# So I bit the bullet, and bought a NEX.



## raphaelaaron (Sep 25, 2012)

After a while of getting quite pissed off at the high prices for a Leica M9 body, I decided that the most logical, and wallet saving step was to do what many have done: Use a NEX body instead.

Don't get me wrong, I like Leica but their tech in my opinion is lagging quite heavily especially with the advent of so many mirror less competitors. I know it's probably not right to label Leica M with modern mirror less systems, but it's close enough. And knowing them, they won't apologize for it. They're the lux brand, and will just keep selling 35,000 dollar cameras because people will buy them. I also live in nyc and get wary knowing that if I have the potential of getting my camera stolen. I'd rather be at a loss of 1,000 USD rather than 5,000. 
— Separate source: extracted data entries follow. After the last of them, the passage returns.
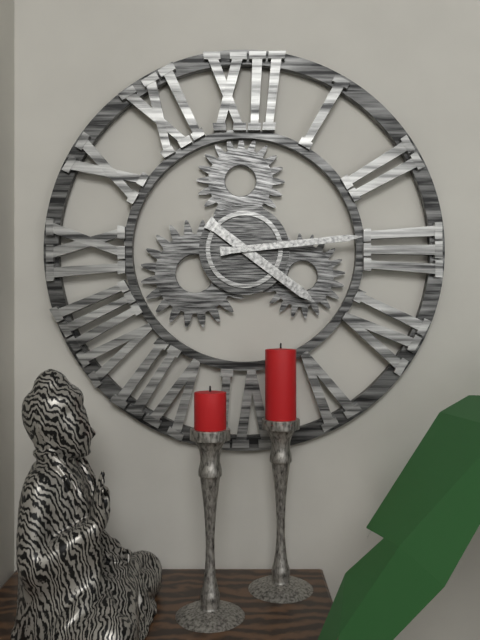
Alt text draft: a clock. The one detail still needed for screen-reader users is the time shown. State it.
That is 4:14
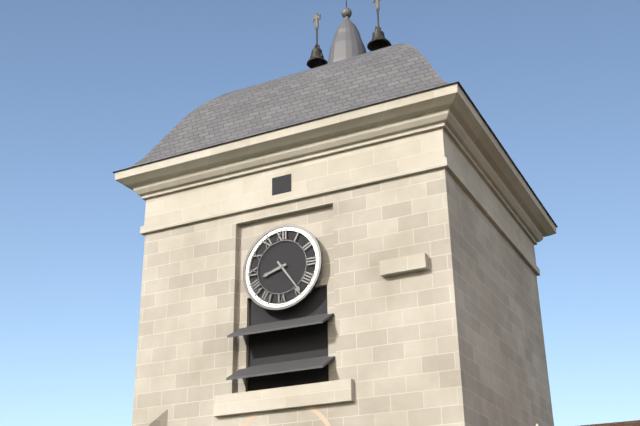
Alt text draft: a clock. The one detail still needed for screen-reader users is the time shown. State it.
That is 8:24
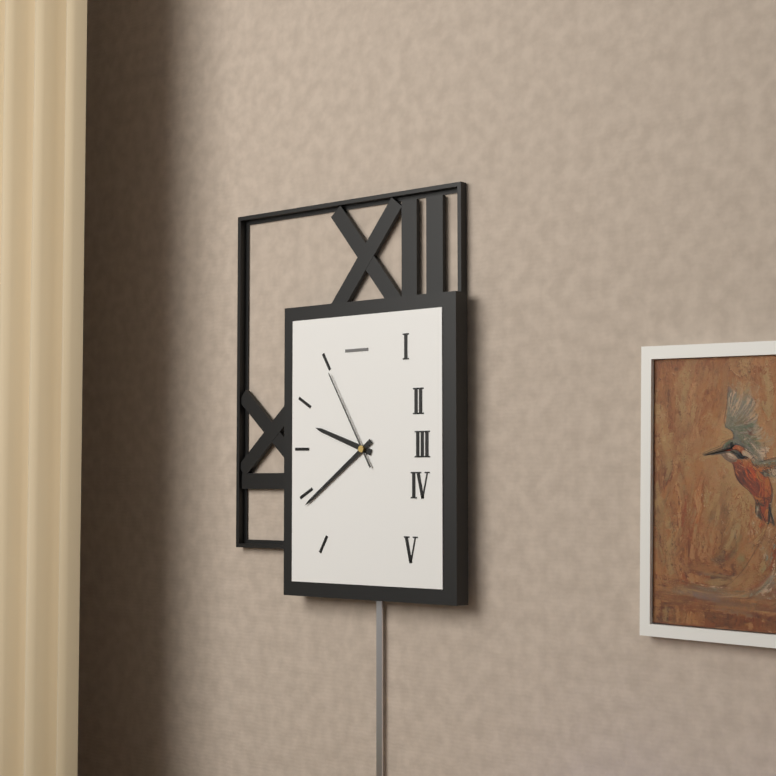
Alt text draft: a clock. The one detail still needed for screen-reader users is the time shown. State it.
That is 9:39:55
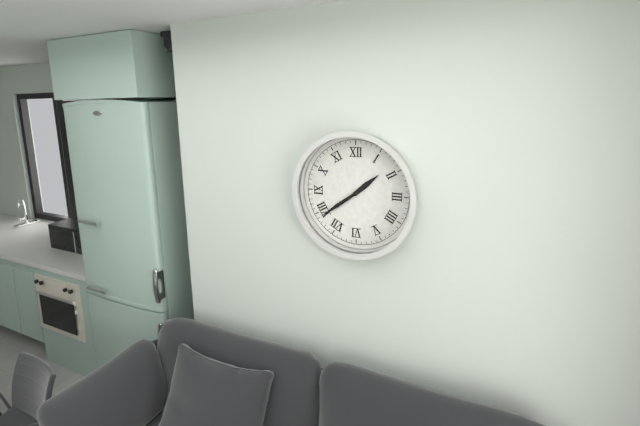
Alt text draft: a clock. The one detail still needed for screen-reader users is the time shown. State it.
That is 1:39
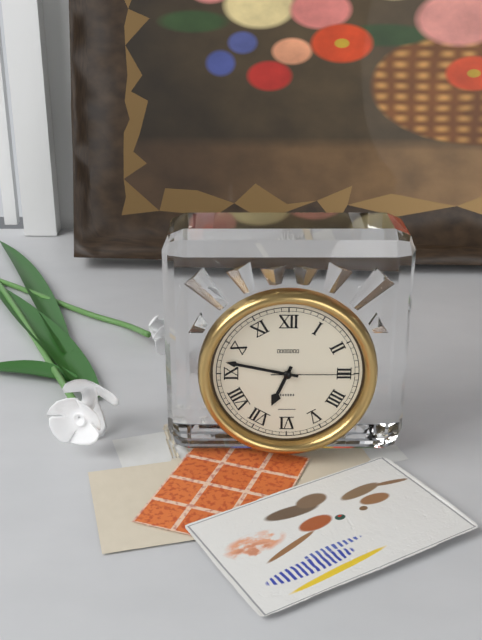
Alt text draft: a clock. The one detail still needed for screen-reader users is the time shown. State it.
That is 6:47:15
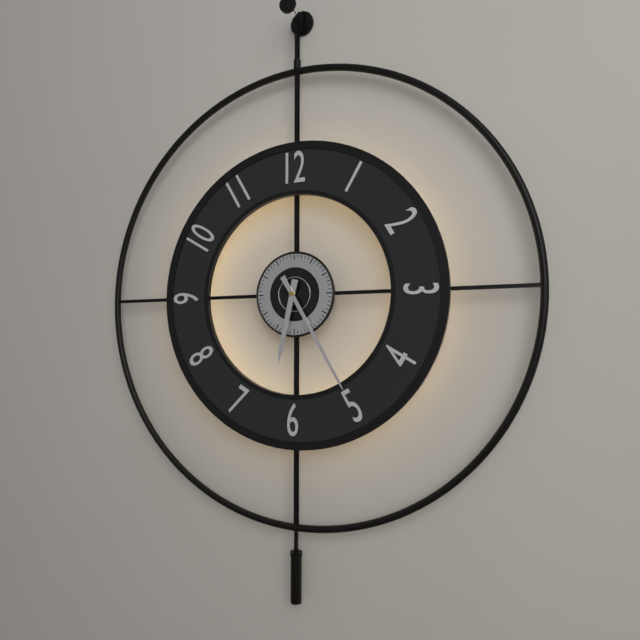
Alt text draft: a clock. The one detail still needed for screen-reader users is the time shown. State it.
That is 6:25
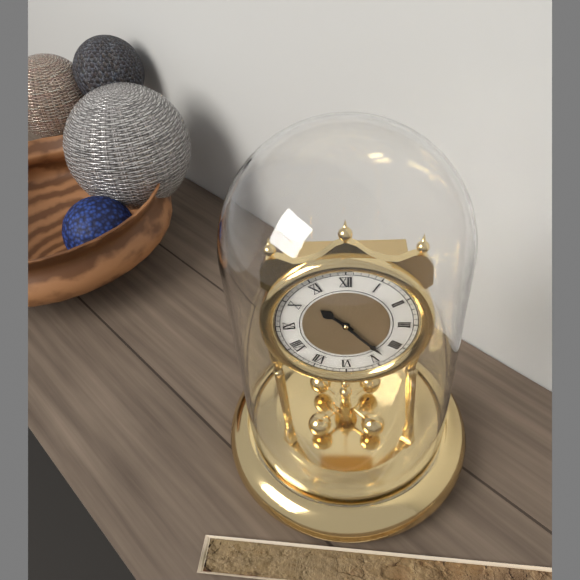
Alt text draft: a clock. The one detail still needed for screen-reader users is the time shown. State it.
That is 10:23
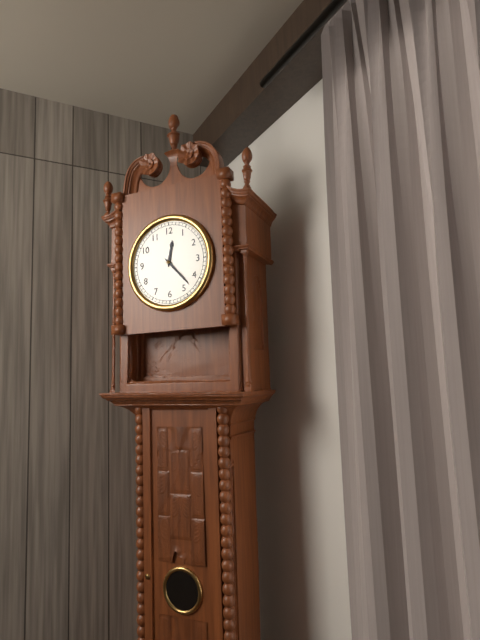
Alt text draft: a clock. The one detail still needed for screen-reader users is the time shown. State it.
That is 12:23
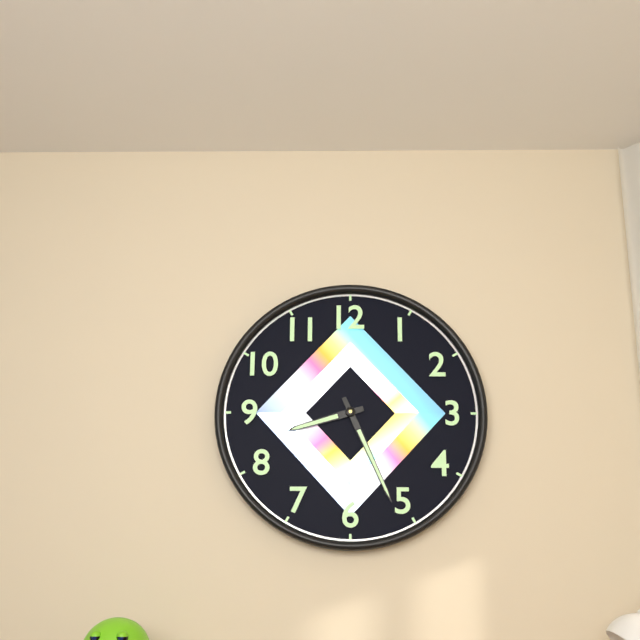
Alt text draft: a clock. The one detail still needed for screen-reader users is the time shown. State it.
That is 8:26
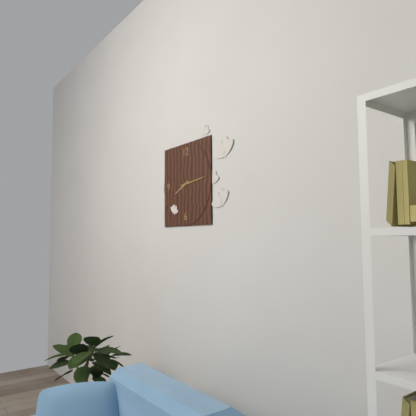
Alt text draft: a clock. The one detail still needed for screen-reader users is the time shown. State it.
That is 8:14
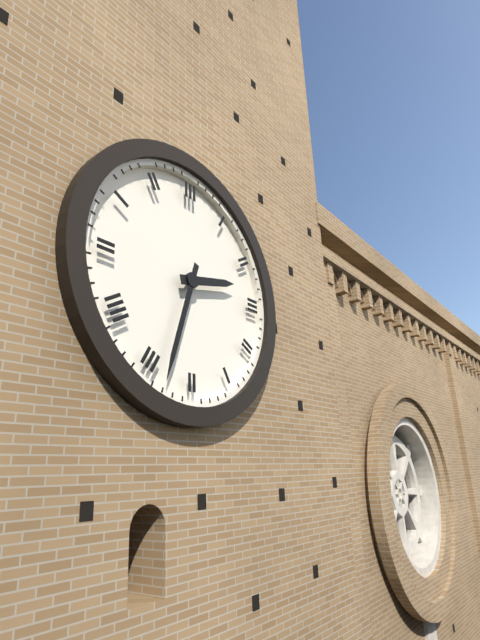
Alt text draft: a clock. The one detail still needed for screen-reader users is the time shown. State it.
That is 2:33
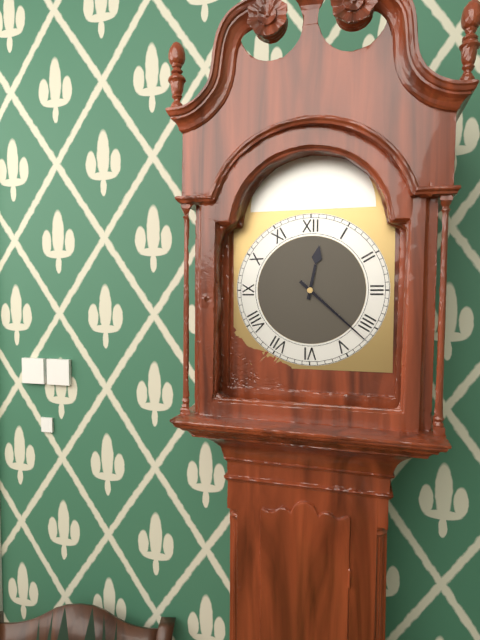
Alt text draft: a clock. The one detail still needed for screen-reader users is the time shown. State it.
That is 12:22
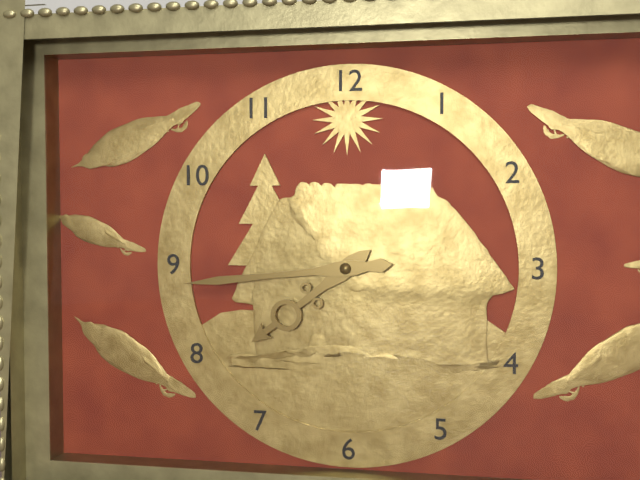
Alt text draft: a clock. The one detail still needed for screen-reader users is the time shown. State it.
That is 7:44
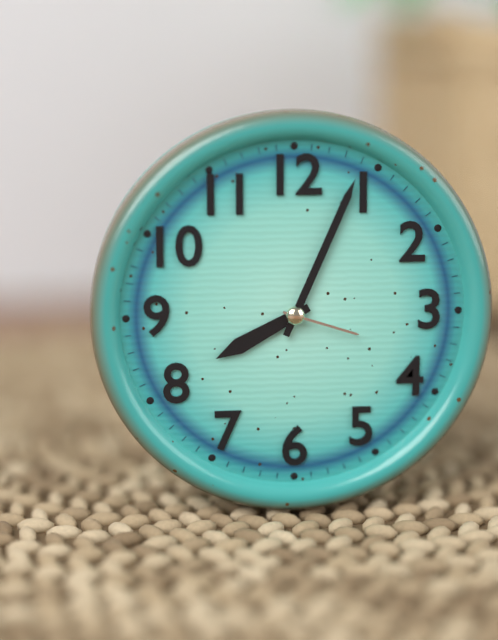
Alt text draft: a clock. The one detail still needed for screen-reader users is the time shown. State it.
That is 8:04:18
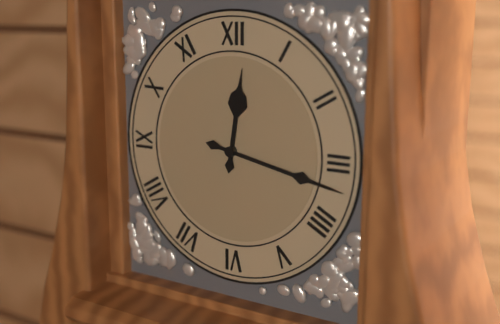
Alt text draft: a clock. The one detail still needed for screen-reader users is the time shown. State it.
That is 12:17
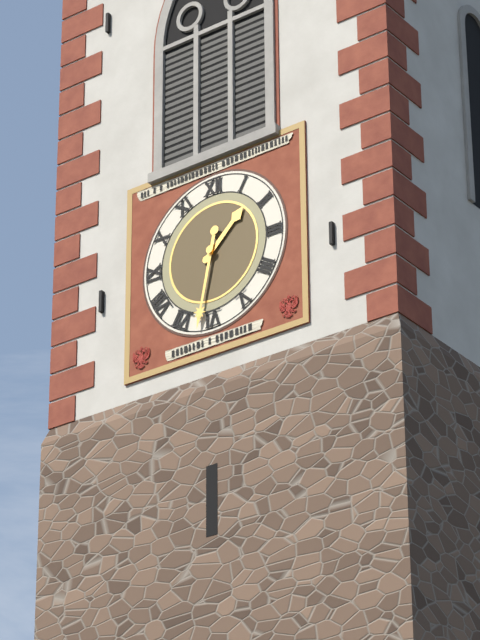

So anyway, to use my Leica lenses, I bought an adapter and NEX-7 and started shooting.

It's been almost a week, and so far, I'm digging the results. Some reasons preventing any buyer's remorse is the flip out LCD, which basically feels like I'm shooting Medium Format again, but in a covert manner. The smaller size of the body helps as well, especially when I do street shooting. One reason I picked the NEX-7 over the 5n is the "tri-navi" basically the three wheels that click to set aperture/shutter speed, compensation, and ISO. It felt nice like I had full manual control of my camera, since I'm so used to shooting with Leicas anyway.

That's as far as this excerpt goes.